In terms of the pilot light, it’s not that a Jew must light the pilot light, it’s that an observant Jew needs to be somehow involved in the cooking process of cooked foods for them to be kosher. If an observant Jew lights the pilot light when the restaurant first becomes kosher, and then whenever necessary afterwards (how often does your pilot light go out? Mine has been on for months, at this point.), it’s the easiest, most painless way for someone to be involved in something necessary for cooking. You could have them man the fryer, instead, but then they’d have to be there all the time!
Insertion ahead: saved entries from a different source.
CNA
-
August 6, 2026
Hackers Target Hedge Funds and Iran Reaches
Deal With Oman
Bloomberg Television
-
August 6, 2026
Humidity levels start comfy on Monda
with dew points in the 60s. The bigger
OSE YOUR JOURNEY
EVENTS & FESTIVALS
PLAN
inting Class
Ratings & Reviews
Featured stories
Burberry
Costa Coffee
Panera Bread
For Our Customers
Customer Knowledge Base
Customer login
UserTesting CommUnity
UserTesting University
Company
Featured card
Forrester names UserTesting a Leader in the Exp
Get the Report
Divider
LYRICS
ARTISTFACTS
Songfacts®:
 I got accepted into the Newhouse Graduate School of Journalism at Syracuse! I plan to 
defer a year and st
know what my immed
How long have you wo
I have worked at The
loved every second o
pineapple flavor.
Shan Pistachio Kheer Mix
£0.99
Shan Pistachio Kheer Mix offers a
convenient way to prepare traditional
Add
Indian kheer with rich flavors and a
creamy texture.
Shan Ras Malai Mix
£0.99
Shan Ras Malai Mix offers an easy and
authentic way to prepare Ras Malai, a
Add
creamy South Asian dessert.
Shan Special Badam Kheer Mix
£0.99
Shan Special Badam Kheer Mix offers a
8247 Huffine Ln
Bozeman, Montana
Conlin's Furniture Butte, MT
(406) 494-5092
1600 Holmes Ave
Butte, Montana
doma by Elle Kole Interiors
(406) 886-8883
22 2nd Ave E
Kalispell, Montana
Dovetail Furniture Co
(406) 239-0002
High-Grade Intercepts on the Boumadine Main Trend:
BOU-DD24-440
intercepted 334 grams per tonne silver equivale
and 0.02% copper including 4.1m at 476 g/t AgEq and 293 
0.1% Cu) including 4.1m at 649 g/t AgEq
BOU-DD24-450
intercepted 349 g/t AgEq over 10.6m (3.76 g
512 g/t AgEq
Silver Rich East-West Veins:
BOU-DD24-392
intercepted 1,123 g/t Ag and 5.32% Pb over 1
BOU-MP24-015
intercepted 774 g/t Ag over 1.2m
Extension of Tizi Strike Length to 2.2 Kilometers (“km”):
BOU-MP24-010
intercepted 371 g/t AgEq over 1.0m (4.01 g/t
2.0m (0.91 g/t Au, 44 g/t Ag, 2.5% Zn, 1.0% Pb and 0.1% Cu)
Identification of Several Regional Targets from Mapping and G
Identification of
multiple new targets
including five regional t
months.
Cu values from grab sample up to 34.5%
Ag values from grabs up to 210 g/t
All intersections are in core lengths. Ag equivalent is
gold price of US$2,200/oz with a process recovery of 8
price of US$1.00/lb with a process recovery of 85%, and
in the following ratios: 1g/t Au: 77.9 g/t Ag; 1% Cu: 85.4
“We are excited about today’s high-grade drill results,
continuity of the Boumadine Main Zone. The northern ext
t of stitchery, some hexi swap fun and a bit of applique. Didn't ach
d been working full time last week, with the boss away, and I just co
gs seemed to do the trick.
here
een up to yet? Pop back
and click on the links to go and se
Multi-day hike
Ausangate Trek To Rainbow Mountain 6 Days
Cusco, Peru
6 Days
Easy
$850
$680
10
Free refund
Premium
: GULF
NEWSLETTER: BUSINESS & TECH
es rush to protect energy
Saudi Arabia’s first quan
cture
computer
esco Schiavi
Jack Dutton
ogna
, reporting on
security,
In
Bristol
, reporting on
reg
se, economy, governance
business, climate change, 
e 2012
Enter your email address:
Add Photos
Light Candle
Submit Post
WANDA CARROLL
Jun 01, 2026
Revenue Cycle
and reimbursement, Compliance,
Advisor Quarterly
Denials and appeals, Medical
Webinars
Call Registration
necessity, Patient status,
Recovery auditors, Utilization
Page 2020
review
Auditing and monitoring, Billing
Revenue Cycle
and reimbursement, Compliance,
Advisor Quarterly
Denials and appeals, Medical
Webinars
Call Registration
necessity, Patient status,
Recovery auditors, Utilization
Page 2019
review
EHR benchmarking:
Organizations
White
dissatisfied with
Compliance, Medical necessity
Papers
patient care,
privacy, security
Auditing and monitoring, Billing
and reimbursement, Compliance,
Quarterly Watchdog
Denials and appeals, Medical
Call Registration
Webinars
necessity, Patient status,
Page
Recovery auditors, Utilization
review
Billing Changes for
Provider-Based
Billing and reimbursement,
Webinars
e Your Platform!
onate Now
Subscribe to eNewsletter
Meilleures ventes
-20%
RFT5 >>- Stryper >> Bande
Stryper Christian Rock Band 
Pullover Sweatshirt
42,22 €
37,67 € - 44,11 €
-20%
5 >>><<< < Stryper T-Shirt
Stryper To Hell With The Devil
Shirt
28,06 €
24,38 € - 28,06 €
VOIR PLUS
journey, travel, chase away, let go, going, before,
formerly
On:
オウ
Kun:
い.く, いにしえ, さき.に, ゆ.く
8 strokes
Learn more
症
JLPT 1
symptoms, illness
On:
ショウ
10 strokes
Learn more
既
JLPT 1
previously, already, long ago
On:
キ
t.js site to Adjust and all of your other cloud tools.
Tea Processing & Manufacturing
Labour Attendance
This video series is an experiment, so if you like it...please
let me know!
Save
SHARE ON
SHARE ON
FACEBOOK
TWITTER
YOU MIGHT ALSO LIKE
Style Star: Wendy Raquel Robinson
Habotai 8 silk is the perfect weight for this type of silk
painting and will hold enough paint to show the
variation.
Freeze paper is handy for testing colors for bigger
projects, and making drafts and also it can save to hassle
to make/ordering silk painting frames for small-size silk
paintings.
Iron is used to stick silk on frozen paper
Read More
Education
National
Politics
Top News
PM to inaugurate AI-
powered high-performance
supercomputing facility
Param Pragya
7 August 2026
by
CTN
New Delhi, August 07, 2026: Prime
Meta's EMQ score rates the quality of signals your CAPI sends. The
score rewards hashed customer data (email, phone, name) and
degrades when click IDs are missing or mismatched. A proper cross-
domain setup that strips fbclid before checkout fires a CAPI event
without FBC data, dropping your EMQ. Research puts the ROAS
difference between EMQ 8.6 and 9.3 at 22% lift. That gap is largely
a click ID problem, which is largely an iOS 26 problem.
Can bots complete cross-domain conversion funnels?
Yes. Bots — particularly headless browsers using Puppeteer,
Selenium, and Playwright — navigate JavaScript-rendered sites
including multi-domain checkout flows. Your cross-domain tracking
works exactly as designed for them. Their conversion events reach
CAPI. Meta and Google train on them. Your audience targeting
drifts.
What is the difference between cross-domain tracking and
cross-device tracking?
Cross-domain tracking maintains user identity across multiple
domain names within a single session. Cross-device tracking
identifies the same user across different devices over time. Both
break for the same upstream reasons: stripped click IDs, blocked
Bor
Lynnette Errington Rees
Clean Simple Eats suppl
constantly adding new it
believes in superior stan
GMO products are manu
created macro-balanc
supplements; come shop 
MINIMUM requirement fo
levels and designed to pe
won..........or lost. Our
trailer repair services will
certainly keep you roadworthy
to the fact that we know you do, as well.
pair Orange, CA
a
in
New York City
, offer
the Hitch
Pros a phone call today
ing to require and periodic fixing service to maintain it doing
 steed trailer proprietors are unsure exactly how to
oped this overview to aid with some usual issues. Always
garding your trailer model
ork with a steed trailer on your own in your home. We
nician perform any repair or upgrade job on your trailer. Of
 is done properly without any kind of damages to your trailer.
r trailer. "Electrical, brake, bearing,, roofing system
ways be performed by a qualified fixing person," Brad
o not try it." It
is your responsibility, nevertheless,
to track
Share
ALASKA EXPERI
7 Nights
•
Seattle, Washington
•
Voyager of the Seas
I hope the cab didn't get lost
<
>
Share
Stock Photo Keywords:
Visiting Israel as a teenager, I had one of those small mind-blowing moments when I realized that I could just waltz into a mall food court and eat something besides ice cream. I mean, it would never have occurred to me before to do something crazy like eat pizza in a mall! Dunkin’ Donuts and some ice cream chains are just about the only chain stores where people who keep kosher can eat, in most of the US. Some drinks are kosher at Starbucks, but the only coffee chain with kosher pastries that I know of is The Coffee Bean and Tea Leaf in California, which is a mere rumor of wonderment to most kashrut-observant people here in NY. The first three kosher Subways have opened in the last year, and I haven’t been to any of them as yet, but if you’re curious as to how fast-food deprived/fascinated many Orthodox people feel, see this Chowhound thread from their kosher subsection on the new Subway in Flatbush, Brooklyn: Chowhound - The Site for Food Nerds: Cooking Tips, Culinary How-To's, & More. (On the other hand, the lack of kosher fast food meant that I got to read ‘Fast Food Nation’ feeling slightly, irrationally, smug, as I had never eaten in such places.)
The second kosher Dunkin’ Donuts in America opened in my hometown when I was in first grade, a few blocks from the yeshiva elementary school. My teacher brought us a box of Munchkins as a reward after our class play, and we were all blown away. How had we ever lived without these?